There are three ways to increase aggregate demand:
1)”Prime the pump”–transfer wealth from the private economy to the public and then redistribute.
2) Have the central bank print more colored green paper.
3) Cut taxes.
Numbers one and two have been tried and we have little to show for it. Jan. 1, 2011 will be very interesting when taxes bump up again.
With less people working and paying taxes (the real unemployment rate is closer to 17% IMHO), those that are working will have to take up the slack with more taxes to pay for all the promises made by the political class. Somebody needs to stop shoveling before the hole gets too deep.

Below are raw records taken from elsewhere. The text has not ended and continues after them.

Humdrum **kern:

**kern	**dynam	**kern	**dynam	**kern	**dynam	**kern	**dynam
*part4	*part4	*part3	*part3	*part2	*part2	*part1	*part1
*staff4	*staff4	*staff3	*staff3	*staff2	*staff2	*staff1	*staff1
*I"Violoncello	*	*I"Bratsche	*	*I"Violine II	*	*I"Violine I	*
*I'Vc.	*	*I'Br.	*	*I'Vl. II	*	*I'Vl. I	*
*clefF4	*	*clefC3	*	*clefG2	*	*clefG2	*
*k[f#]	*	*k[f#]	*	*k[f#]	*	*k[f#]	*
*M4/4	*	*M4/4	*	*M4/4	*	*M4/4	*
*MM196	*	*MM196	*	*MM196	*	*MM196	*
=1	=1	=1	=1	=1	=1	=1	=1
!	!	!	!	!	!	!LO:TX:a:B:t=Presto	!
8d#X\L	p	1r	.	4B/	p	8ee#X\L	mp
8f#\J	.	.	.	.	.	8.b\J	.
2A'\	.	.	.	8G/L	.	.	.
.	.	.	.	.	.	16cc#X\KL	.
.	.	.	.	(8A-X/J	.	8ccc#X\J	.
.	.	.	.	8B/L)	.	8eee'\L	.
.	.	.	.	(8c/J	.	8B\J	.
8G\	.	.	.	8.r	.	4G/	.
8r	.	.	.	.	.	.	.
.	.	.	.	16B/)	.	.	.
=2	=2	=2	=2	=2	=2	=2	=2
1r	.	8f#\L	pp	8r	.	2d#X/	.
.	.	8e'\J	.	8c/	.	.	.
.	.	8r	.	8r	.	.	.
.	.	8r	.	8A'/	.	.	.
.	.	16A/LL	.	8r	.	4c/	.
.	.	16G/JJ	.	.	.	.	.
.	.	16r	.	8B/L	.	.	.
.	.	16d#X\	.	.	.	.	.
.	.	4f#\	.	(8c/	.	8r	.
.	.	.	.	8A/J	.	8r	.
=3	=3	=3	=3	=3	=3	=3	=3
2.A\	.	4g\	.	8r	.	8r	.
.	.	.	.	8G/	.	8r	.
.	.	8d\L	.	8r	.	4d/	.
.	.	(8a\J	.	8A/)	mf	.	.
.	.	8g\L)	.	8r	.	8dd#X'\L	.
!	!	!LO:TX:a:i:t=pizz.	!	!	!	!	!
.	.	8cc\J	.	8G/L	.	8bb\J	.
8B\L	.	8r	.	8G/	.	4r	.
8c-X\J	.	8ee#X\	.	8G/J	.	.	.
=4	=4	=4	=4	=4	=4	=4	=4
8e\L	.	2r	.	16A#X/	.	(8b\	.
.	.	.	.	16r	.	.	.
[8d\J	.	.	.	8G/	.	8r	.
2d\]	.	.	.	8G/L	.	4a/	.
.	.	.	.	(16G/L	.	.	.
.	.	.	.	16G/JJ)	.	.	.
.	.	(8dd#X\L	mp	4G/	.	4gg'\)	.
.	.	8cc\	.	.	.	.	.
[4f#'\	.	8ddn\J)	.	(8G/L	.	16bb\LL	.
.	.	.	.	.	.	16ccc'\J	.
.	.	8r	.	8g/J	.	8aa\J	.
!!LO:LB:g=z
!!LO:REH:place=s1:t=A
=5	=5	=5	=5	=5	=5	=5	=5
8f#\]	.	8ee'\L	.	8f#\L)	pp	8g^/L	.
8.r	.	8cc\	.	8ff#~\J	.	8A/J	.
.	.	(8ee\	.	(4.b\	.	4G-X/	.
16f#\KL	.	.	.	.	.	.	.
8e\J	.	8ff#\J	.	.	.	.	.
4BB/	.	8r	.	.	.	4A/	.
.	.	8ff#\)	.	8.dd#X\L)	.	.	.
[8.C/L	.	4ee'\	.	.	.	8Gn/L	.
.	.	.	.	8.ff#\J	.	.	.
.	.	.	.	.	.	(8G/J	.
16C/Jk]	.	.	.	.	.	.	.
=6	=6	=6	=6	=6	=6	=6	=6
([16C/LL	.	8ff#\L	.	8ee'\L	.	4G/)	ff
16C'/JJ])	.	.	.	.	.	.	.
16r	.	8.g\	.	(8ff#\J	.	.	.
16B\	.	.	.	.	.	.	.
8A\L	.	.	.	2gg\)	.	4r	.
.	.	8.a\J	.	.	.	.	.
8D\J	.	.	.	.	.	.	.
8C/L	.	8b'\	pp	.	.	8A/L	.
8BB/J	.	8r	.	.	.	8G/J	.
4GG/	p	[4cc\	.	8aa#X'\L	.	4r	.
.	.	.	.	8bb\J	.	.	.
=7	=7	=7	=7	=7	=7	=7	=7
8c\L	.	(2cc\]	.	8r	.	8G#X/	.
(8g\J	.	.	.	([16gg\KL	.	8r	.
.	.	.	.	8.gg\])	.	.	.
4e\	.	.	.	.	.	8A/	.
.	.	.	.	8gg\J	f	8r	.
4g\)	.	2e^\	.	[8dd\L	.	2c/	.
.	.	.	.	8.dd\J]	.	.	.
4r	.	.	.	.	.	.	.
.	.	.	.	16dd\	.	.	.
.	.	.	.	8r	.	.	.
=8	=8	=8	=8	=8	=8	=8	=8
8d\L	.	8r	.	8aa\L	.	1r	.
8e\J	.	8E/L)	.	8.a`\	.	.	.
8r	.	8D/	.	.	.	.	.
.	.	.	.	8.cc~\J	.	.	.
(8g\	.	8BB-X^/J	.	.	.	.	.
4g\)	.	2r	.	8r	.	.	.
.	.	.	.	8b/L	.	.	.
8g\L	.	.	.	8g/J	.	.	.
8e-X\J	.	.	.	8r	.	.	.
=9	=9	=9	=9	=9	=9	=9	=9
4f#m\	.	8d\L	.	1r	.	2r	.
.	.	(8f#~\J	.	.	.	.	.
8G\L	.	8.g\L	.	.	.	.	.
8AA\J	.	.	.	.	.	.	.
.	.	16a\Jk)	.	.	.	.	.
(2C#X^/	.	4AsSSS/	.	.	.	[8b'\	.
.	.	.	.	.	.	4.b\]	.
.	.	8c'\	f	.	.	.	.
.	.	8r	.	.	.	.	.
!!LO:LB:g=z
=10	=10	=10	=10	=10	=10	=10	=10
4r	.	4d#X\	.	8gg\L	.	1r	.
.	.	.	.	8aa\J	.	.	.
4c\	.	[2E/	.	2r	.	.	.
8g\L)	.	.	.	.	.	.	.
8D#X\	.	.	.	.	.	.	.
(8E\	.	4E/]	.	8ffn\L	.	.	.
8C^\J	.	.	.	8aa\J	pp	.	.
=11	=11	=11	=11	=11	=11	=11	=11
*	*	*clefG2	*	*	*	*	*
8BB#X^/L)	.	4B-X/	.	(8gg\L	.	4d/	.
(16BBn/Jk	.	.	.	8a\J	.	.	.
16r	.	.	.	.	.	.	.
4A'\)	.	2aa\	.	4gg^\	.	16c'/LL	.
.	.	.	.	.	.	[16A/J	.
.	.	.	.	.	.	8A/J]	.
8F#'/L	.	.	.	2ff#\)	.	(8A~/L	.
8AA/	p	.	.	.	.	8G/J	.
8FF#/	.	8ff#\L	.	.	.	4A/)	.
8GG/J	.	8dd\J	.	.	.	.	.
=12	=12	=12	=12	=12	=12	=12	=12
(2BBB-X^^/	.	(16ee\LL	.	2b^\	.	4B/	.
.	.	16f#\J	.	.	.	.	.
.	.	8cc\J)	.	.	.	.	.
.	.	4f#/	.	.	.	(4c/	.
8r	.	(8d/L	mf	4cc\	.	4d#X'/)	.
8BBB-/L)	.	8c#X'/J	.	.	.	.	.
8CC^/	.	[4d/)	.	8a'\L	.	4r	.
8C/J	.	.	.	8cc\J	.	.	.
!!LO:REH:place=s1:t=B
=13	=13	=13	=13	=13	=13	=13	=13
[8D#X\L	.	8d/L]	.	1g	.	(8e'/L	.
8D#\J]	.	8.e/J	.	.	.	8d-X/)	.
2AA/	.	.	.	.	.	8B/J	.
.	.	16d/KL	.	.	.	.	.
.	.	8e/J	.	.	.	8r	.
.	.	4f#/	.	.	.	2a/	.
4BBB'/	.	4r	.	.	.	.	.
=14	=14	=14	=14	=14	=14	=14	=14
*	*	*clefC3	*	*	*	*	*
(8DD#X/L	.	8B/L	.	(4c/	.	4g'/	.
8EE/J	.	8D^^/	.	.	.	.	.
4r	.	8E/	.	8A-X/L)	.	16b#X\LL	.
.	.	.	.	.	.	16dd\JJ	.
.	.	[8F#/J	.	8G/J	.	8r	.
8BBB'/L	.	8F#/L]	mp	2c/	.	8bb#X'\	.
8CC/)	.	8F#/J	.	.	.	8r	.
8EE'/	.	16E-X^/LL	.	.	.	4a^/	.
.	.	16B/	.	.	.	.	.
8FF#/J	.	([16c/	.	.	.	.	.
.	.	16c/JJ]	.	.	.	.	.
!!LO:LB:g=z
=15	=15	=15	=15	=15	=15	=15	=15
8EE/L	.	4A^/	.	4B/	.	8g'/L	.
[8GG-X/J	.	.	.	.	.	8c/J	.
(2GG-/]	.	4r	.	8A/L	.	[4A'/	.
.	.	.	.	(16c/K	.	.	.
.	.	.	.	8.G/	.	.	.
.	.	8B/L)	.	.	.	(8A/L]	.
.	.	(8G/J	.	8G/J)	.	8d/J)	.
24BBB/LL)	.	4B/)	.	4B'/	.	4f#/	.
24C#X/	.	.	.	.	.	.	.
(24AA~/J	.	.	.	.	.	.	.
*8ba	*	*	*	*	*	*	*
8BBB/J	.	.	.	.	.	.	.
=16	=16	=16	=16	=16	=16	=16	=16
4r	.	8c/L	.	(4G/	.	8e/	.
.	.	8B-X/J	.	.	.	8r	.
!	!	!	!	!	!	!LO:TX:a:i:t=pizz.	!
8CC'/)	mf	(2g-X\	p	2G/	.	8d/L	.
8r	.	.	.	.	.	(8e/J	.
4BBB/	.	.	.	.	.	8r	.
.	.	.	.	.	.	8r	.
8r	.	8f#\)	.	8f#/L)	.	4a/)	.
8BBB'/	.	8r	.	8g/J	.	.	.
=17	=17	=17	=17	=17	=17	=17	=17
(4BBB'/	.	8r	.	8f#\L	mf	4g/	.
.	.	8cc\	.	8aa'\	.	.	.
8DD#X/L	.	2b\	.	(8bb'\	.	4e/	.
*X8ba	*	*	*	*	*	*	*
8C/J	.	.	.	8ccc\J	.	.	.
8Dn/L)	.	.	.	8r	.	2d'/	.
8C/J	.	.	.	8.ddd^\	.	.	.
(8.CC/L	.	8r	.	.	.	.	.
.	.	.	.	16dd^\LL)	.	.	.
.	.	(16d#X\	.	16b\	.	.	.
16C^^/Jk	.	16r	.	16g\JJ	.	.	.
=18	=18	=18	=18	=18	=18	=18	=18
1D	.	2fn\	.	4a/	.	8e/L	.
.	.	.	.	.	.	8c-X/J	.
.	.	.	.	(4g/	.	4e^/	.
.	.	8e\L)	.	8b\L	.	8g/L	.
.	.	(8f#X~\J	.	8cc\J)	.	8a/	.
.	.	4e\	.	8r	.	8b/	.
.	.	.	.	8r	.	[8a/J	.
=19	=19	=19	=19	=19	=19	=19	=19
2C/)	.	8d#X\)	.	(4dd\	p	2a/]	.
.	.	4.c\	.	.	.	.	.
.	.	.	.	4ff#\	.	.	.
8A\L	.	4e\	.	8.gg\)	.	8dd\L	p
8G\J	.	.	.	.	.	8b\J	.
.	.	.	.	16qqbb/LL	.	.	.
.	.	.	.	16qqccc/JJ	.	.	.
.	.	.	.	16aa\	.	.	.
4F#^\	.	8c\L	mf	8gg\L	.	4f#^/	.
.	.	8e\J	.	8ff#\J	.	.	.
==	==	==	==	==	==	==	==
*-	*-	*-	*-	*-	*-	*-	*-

I have noticed on many liberal blogs of late an unmistakable air of denial on how policies by the Obama administration has essentially hurt our economic recovery. Instead, they have tried desperately to find an answer for the lack of job growth and the precipitous economic recovery. Some say that the stimulus wasn't enough, others say that this sluggish, limping growth is the "new normal" because of competition from China, Brazil and India---developing nations with economies that are half the size of the U.S. economy combined! (The total GDP of Brazil is roughly the GDP of the state of Texas!) I've even seen posts praising the Obama administration for saving us from the Great Depression (by the mastery of Tim Geithner!) that would have surely followed if a stimulus would not have been passed; this, of course, ignores the sad fact that the stimulus was essentially a giant wealth transfer scheme that pushed off the inevitable reckoning which fast approaches.
I am convinced that many of these liberal bloggers refuse to see the coming economic storm and the failure of Obama's interventions into the economy because it is simply too psychologically painful to admit that their man was wrong or that liberal fantasies of wealth distribution will not make us more prosperous. So it continues.